Up on the bridge, Ensign Uhura hands Commodore 64 one of those omnipresent octagonal report forms that says that all the ships in the fleet have been experiencing strange malfunctions just prior to Cylon attacks. She thinks it looks suspicious. He's still locked in an if-then statement.
Sergeant Sacrificial Stan, however, has chopped the number of incoming Cylons down from five to two. The Vipers move en masse in to take them out, because it's perfectly sound military strategy to send an entire squadron after two lone stragglers when you're still two hours away from a planet that's being mercilessly bombarded with nuclear weapons. They chatter amongst themselves about how the old Cylon fighters looked like flying wings, but Wedge comes on the radio to order them all to shut up. Eventually the Cylons do appear, coming out of the sun, and the new ships looks like an unholy alliance between the Bat-plane and a Klingon Bird of Prey. The Cylon fighters open a slot on their front side, and the red light pulses across the entire opening. Heh. Plus, the light actually serves a practical purpose now, because it somehow shuts down all the Vipers and leaves them drifting in space. As a nod towards physical accuracy, all of the sound effects in outer space are muted, because there is no sound in space. That attention to detail, however, obviously doesn't extend to the laws of inertia, because even though the Vipers were in perfect formation when they shut down, they still somehow manage to end up drifting into each other like they're caught in a giant game of pachinko. Flight Leader Antilles calls out to Biggs and Gold Leader, but no one is answering because their radios have been shut down as well. Despite the fact that the Cylon fighters are still hundreds of miles away, and the fact that they do indeed appear to have some form of a cockpit, Biggs is able to ascertain that no one is actually flying them, solely because the writers thought it would be cool if the fighters themselves were giant robots, but didn't have a good way to work that little detail into the script. In any event, the Cylons launch a bunch of missiles and blow everyone up. Boomer panics again and tries to fly away, and the Cylons chase her right into a commercial.

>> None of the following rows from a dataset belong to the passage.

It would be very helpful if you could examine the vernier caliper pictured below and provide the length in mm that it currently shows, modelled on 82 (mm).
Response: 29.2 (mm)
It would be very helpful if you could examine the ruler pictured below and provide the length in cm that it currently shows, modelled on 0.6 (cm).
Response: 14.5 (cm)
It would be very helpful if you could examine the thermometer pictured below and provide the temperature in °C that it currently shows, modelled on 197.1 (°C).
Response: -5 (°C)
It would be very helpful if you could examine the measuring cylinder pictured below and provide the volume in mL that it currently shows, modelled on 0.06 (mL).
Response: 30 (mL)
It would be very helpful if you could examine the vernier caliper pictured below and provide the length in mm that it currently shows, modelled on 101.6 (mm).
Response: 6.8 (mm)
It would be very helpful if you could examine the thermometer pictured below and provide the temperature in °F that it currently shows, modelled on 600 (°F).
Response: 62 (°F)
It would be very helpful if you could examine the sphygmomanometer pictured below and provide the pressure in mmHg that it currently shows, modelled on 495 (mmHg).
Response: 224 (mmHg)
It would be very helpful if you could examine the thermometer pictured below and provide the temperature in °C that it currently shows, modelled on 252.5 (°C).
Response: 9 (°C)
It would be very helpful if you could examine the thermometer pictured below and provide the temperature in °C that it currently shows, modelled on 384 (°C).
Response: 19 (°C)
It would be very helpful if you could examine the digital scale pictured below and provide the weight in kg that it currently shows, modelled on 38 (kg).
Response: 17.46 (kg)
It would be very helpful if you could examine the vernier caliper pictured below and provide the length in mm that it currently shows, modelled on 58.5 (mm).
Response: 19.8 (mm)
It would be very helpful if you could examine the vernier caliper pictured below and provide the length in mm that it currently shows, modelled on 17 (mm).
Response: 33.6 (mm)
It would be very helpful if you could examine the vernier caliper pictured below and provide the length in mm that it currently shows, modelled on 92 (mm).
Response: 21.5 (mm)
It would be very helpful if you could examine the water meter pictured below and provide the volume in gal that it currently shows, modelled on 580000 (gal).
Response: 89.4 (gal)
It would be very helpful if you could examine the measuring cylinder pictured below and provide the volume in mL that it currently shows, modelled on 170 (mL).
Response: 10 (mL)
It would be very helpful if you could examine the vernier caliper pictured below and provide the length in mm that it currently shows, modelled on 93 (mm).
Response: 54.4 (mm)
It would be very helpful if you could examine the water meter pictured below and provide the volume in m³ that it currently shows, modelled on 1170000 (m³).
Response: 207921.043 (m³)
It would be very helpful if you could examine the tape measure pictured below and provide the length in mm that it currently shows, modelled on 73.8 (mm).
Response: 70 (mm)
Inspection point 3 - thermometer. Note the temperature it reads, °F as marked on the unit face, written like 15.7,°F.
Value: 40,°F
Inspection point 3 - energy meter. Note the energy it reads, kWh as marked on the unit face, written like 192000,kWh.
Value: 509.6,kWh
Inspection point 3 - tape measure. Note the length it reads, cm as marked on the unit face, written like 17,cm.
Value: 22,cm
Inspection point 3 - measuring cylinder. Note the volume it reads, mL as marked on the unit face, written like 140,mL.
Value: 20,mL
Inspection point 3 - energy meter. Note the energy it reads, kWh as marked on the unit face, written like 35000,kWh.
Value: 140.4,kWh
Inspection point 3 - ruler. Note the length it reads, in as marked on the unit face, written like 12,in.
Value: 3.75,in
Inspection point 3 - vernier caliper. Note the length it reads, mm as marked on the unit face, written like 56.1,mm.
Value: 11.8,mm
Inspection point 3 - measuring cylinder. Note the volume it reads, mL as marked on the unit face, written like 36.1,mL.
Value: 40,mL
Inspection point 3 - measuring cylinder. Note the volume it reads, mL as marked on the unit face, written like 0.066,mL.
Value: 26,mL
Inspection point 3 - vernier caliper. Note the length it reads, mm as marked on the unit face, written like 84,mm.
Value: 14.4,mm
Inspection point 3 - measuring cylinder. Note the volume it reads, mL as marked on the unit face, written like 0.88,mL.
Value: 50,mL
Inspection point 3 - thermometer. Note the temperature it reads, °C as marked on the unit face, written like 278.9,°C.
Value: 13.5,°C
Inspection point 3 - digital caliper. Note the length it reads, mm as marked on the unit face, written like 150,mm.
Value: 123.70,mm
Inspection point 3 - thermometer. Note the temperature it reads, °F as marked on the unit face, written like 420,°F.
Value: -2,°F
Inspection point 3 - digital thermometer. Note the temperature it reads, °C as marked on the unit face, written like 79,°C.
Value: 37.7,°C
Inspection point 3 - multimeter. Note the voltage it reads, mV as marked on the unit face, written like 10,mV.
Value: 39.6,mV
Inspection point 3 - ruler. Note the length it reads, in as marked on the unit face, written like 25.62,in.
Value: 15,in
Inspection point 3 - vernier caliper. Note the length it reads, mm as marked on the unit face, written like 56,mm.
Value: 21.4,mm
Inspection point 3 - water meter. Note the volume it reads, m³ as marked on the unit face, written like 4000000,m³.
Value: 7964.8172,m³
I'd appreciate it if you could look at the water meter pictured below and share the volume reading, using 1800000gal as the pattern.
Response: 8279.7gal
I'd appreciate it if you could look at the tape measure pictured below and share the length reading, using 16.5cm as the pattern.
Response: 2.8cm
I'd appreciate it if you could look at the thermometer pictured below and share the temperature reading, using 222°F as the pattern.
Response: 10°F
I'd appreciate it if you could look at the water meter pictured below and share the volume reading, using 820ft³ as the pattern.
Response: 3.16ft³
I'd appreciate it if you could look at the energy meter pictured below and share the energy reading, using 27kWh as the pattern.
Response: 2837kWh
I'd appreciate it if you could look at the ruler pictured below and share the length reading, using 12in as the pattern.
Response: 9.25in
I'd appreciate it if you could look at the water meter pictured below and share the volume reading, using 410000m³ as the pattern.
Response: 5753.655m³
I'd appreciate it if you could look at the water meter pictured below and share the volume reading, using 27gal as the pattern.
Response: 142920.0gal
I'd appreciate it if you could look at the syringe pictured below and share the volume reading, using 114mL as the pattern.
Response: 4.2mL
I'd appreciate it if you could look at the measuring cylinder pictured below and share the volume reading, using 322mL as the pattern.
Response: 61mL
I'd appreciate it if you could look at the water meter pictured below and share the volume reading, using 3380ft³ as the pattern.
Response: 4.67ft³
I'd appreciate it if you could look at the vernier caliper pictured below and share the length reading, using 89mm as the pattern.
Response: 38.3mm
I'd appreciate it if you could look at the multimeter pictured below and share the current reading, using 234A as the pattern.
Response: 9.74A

When we come back, Mary McDonnell is again in the bathroom on the SS Hindenbreast. There's no time for a quick grope, however, because she has to head back to the main cabin in order to hear the Captain make an announcement about the attack on Caprica. Up in the cockpit, the Captain shuts off the intercom, and switches over to the radio so he can thank Apollo for giving them an escort. Apollo rags on Daddy's old fighter, but does promise to do whatever he can.
Back to Boomer. The Cylons are still chasing her, and they've fired some more missiles. She manages to fake one out with a decoy drone, but another is still on their tail. She launches a second drone, but the missile is too close, and they end up taking damage from the explosion. Sacrificial Stan is wounded, but he still manages to seal an air leak in the floor with a handy nearby suction cup. Heh. Boomer decides to power down their ship, because they're already headed towards Caprica and she figures they can just drift the rest of the way while the Cylons think they're dead. Yeah. I wouldn't count on it, Boomer. With what we've seen so far, you're more likely to end up drifting into LV-426. They drift silently through space, passing a shattered Battlestar as nuclear explosions ripple across the surface of Caprica below. For some reason, the nukes are even going off in the middle of the ocean. I don't know what's up with that.